DATA RECORDS section start

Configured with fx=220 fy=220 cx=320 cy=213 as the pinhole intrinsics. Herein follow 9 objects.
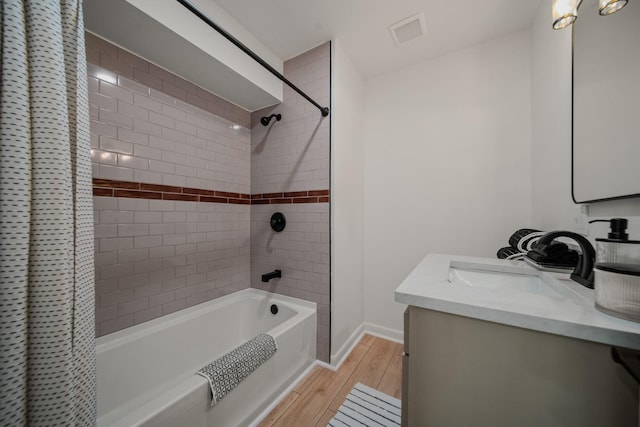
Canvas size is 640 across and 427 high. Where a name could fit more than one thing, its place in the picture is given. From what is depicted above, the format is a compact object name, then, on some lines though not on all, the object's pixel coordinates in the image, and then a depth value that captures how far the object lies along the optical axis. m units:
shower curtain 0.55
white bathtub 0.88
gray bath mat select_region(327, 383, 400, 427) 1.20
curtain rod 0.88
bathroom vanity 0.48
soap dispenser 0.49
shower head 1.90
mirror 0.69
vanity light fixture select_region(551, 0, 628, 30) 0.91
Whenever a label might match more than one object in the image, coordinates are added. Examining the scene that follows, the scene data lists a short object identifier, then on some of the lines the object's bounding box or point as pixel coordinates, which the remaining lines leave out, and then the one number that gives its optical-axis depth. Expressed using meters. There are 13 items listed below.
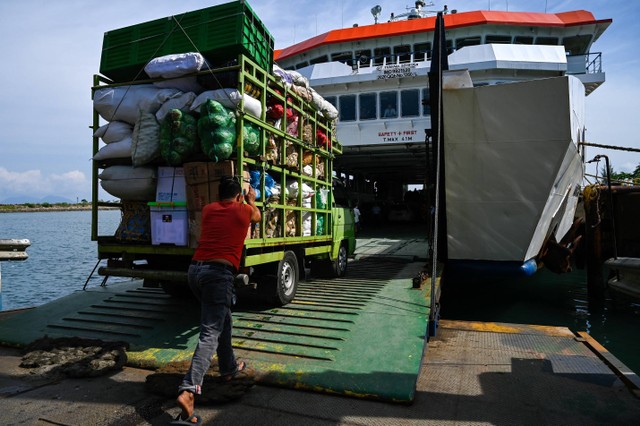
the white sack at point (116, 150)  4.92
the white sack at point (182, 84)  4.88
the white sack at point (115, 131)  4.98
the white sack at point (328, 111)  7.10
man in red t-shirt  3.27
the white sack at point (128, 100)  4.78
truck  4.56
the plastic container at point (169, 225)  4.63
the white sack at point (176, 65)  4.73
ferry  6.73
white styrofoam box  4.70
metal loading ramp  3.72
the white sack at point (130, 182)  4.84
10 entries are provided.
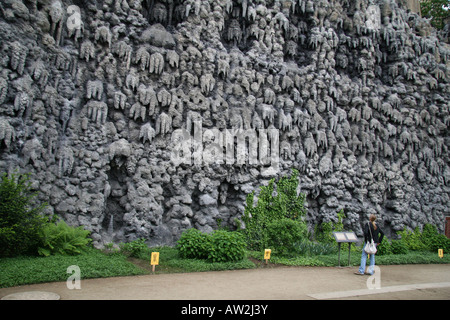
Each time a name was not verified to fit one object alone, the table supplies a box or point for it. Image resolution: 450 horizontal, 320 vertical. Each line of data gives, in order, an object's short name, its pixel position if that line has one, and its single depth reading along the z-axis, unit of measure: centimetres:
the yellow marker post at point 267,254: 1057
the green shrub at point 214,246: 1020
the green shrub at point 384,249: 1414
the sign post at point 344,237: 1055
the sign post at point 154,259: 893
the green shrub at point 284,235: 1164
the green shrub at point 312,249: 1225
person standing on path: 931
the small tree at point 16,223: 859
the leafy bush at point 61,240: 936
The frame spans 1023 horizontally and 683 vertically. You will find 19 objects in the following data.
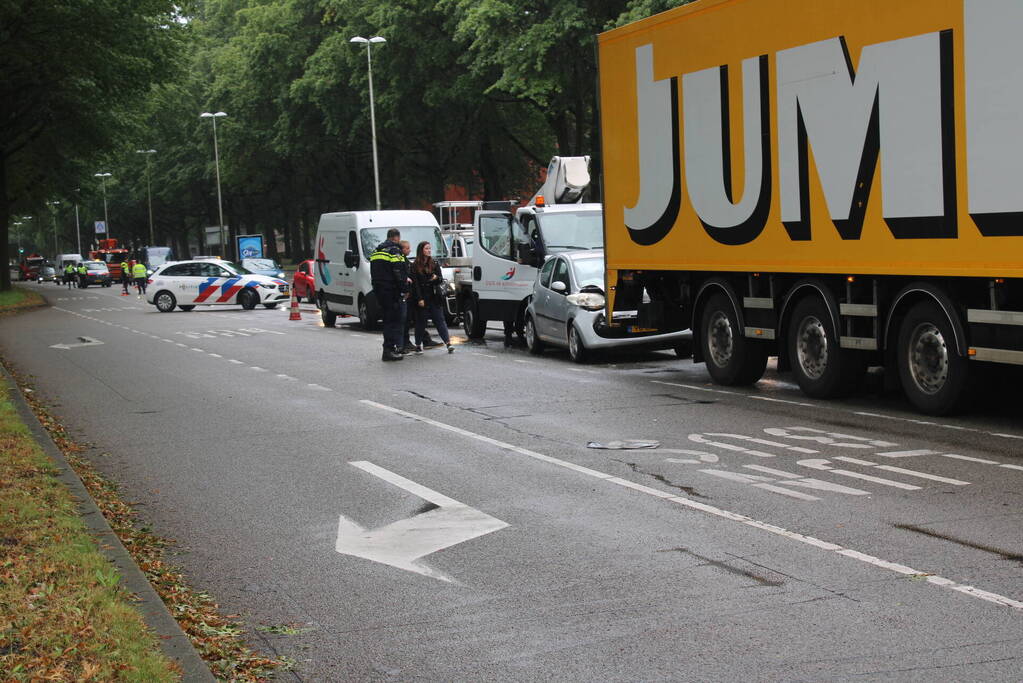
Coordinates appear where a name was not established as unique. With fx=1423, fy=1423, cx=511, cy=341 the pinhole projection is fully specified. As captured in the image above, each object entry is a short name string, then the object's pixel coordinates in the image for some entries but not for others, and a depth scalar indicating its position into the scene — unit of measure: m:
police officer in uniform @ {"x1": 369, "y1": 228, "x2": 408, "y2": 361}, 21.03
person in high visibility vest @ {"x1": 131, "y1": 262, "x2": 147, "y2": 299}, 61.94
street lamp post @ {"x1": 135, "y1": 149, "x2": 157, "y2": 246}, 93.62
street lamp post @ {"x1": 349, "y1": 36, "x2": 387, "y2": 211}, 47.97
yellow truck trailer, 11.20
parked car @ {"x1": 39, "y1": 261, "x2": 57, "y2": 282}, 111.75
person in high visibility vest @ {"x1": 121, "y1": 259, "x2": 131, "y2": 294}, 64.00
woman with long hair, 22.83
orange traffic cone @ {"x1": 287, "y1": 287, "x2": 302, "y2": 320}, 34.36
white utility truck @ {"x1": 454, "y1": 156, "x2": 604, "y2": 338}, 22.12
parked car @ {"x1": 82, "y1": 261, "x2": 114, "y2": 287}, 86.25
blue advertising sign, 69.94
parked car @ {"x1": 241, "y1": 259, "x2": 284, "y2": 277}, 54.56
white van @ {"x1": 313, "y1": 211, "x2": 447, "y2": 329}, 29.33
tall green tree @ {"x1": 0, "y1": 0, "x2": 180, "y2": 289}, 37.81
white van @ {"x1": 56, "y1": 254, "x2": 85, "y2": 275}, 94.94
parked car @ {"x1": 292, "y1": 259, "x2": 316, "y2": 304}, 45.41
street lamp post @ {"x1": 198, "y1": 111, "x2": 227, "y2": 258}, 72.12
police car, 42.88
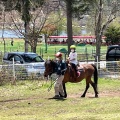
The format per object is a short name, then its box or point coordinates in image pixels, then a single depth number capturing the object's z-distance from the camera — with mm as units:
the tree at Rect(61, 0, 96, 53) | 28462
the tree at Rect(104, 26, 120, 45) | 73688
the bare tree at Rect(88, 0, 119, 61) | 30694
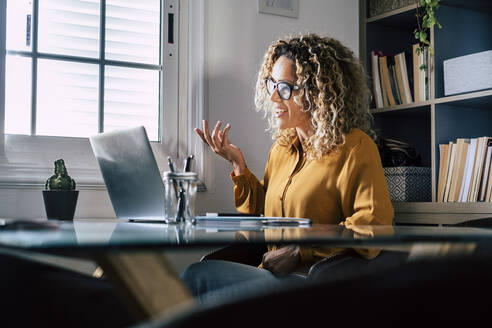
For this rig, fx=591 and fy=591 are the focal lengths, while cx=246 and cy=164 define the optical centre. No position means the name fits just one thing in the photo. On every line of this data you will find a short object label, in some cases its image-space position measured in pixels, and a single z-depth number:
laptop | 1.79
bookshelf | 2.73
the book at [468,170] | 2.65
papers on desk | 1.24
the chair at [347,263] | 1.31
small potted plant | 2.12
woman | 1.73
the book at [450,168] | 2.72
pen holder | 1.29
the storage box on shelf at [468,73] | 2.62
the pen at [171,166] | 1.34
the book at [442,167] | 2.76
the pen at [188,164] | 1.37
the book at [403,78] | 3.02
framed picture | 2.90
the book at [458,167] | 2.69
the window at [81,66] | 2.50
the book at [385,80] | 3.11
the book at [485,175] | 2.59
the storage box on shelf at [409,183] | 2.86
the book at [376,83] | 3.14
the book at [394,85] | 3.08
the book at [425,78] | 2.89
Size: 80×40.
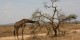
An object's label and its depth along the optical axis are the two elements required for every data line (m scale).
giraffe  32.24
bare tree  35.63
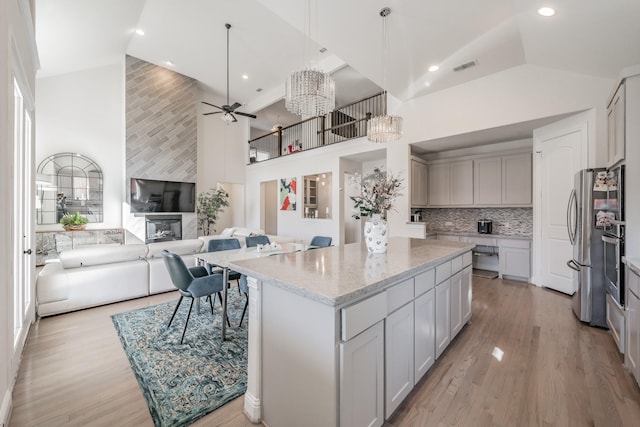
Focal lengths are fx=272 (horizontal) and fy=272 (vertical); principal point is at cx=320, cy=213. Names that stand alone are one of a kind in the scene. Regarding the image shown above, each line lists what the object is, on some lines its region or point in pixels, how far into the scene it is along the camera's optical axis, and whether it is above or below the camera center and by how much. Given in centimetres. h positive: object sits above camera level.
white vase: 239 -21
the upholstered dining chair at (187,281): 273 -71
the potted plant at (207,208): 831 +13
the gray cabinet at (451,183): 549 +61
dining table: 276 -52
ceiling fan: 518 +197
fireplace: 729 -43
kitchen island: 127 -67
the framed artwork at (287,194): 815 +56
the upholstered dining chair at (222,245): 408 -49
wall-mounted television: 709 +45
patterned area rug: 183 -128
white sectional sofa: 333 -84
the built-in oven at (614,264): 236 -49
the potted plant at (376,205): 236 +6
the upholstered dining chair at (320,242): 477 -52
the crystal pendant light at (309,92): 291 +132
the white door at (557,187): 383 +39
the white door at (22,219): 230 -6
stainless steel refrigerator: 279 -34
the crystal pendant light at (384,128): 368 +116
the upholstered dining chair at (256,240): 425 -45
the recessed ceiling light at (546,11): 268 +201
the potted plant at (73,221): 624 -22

DATA RECORDS section end

EXERCISE REQUIREMENTS:
Above are the entries. Output exactly the lines beginning with the line that has "For this rig, fx=591" and ending with the line that has "the storage box on shelf at [409,183] | 2.86".

RESPONSE AREA:
For this rig, fx=591 and fy=591 are the focal lengths, while cx=246 and cy=164 define the optical centre. No position means the name fits just one thing in the photo. On every line of this data you will find a short object label, in some cases its image-space position measured in pixels, and a single z-depth number:
laptop | 1.79
bookshelf | 2.73
the book at [468,170] | 2.65
papers on desk | 1.24
the chair at [347,263] | 1.31
small potted plant | 2.12
woman | 1.73
the book at [450,168] | 2.72
pen holder | 1.29
the storage box on shelf at [468,73] | 2.62
the pen at [171,166] | 1.34
the book at [442,167] | 2.76
the pen at [188,164] | 1.37
the book at [403,78] | 3.02
framed picture | 2.90
the book at [458,167] | 2.69
the window at [81,66] | 2.50
the book at [385,80] | 3.11
the book at [485,175] | 2.59
the storage box on shelf at [409,183] | 2.86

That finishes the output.